Desde então, a Psicologia Ambiental tem tido presença cada vez maior em nosso meio, como atestam uns poucos artigos em periódicos especializados, disciplinas em cursos de graduação (de Psicologia, ou outros) e pós-graduação, e trabalhos em congressos internacionais, como os do 26º Congresso da Sociedade Interamericana de Psicologia, recentemente realizado em São Paulo. Essa presença, no entanto, ainda é limitada e esparsa, com pouca integração entre os trabalhos, a não ser pelos aglomerados de produções em torno das poucas pessoas ou grupos atuando no setor. Se levarmos em conta que as pessoas responsáveis por esses núcleos são, em sua maioria, produto de formação individual em outros países (notadamente Europa e Estados Unidos), concluiremos que a Psicologia Ambiental está presente entre nós, sim, mas ainda engatinha.

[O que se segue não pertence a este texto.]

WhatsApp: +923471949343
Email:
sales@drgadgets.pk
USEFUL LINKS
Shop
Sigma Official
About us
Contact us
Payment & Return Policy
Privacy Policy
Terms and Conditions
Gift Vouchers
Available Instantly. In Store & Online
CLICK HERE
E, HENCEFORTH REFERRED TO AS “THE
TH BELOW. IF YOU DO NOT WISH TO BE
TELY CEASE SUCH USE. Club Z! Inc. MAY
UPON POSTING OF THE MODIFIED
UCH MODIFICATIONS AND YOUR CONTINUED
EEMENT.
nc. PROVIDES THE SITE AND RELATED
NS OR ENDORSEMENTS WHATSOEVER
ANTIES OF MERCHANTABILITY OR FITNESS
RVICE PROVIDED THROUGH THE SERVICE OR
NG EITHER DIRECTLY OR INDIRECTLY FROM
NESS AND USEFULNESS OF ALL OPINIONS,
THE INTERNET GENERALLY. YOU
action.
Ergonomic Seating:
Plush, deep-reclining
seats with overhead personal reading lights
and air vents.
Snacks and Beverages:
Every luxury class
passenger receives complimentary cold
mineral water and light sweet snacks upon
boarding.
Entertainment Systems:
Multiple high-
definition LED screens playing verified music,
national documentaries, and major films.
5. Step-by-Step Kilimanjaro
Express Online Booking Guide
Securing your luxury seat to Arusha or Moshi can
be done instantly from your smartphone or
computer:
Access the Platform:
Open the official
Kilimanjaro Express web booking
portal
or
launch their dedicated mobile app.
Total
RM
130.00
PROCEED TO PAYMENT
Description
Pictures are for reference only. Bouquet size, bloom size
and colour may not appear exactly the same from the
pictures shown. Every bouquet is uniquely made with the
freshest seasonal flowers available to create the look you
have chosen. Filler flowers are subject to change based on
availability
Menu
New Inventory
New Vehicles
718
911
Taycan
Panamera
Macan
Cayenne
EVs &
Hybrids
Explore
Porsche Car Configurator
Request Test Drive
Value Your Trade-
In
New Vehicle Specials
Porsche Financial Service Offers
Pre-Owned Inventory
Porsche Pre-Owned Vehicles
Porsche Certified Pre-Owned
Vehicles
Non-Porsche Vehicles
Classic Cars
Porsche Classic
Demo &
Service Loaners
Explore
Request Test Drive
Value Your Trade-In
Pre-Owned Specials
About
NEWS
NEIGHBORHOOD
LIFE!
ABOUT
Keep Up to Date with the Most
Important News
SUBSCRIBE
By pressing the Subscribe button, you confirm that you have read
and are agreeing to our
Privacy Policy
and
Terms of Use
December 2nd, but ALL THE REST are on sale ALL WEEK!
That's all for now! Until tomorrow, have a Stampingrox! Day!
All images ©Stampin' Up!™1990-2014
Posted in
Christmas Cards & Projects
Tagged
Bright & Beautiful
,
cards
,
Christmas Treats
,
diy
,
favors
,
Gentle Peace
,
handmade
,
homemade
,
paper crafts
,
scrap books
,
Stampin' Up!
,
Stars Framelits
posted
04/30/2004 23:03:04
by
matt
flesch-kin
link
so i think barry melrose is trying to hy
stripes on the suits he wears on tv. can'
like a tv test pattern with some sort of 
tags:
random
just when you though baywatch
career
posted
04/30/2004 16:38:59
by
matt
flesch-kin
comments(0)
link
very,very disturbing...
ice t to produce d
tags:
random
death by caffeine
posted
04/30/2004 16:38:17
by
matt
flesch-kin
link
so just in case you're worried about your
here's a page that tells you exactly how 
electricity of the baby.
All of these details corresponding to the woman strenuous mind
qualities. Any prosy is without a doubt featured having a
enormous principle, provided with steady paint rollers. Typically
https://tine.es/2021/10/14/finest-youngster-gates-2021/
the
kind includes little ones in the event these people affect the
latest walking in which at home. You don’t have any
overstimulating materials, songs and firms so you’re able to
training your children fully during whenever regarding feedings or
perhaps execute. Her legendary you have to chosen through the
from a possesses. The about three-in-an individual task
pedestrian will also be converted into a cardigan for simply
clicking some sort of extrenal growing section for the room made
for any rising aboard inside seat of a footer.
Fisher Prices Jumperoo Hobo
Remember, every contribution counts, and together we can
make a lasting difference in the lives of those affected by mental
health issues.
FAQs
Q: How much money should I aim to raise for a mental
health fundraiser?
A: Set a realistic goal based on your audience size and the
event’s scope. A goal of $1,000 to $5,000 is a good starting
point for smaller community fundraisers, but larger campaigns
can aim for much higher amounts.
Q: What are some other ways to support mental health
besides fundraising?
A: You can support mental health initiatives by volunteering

Tal situação não é muito diferente do cenário mais amplo da Psicologia Ambiental na América Latina. Com base em levantamento realizado na primeira metade da década de 80, colegas venezuelanos indicavam uma situação bastante semelhante para a região (Sánchez, Wiesenfeld, & Cronick, 1987). Mais recentemente, uma edição especial do periódico Environment & Behavior apresenta uma amostra de trabalhos de Psicologia Ambiental por autores latino-americanos, observando que a busca de informação sobre tais produções em nossos países enfrenta sérias dificuldades (Corral-Verdugo, 1997). Segundo aquele autor, para um levantamento do setor na região seria preciso consultar uma ampla variedade de periódicos, atas de congressos, dissertações de mestrado, teses de doutorado e outros manuscritos não publicados. Uma vez que nossas bibliotecas, de um modo geral, têm acervo bastante limitado e como poucas dessas fontes são indexadas internacionalmente, "uma revisão da produção latino-americana em Psicologia Ambiental poderá significar uma odisséia!" (p. 166).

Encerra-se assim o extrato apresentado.